Site-specific rainfall records were analysed alongside repair timelines to gain a complete understanding of the sequence of damage and subsequent repairs.

These were eventually cross-referenced with the invoices and claimed costs, allowing for adjustments where necessary.

This review process validated the claim and ensured compliance with policy terms, emphasising the insured’s responsibility for completing repairs independently and providing detailed supporting documentation as required by their policy and contractual obligations.

Extra factors for consideration 

Multiple factors added layers of complexity to the adjustment process:
  • Material variations: The materials used during the repair works differed from those in the original contract works, as they were chosen to enhance weather resistance. This prompted scrutiny of potential improvement and the possibility of additional expenses and underscores the issue of recurring costs where additional analysis is needed to ensure repairs do not result in financial betterment or excessive expenses. In this instance, it was found that although the materials had changed, there were no cost implications that required adjustment. 
  • Extent of damage: Assessing the impact of 700 millimetres of rain over a large area posed significant challenges due to the vast scale of the project and the extended period of rainfall. These conditions made pinpointing the exact location and timing of the damage particularly difficult. The overlapping weather events during the lengthy project duration added further complexity, requiring a thorough correlation of photographic evidence with repair costs to construct an accurate timeline and scope of the damage.
  • Event attribution: The policy’s terms necessitated determining how many 72-hour events caused damage and the respective associated costs. This was particularly difficult when relying on the insured's photos; however, it was important to get the figure correct, as it would determine the number of deductibles ($100,000) applicable.

Working effectively with the insured

The loss adjusting challenges highlighted the importance of clear communication with all stakeholders. Effective collaboration between the insured, their claims preparer, and the loss adjuster proved pivotal. Regular communication involved multiple meetings to discuss progress, clarify repair and timeline details, and explain adjustments.

The insured provided extensive photographic evidence taken before the event, shortly after it and the resulting repair phase. These were mapped and categorised by date, location and damage type by the loss adjuster.

Timelines for original works and repairs were reviewed alongside the aforementioned photos, dated material and labour documentation, ensuring consistency.
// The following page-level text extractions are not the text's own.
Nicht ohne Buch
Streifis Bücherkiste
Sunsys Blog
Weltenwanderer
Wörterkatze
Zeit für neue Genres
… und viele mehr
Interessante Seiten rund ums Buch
This collaborative approach streamlined the assessment process, allowing the loss adjuster to complete calculations based on the amount of materials, plant, and labour claimed, cross-referenced with the extent of the damage and length of the road. 

In addition, the detailed information and timeline helped the insured demonstrate that a single 72-hour period (365mm of rainfall) was responsible for the vast majority of the damage.

In essence, it was clarified that the same repairs would have been necessary regardless of the rainfall subsequent to the initial 72-hour event, and only minor adjustments or deductions were therefore required.

Outcome and reflections

The original claim was submitted at around $AUS1 million, but following the loss adjuster’s assessment, incorporating the removal of the applicable $200,000 deductible(s), the settlement was agreed at circa $500,000. The insured understood the difficulty of the assessment and was pleased with the outcome, especially given the thoroughness and fairness of the resolution.

Demonstrating that only one 72-hour event caused the bulk of significant damage within the loss adjuster’s report was critical to gaining the insured’s agreement to the proposed settlement and getting the go-ahead to advise the insurers accordingly. A fair and reasonable settlement was achieved to the satisfaction of all parties involved.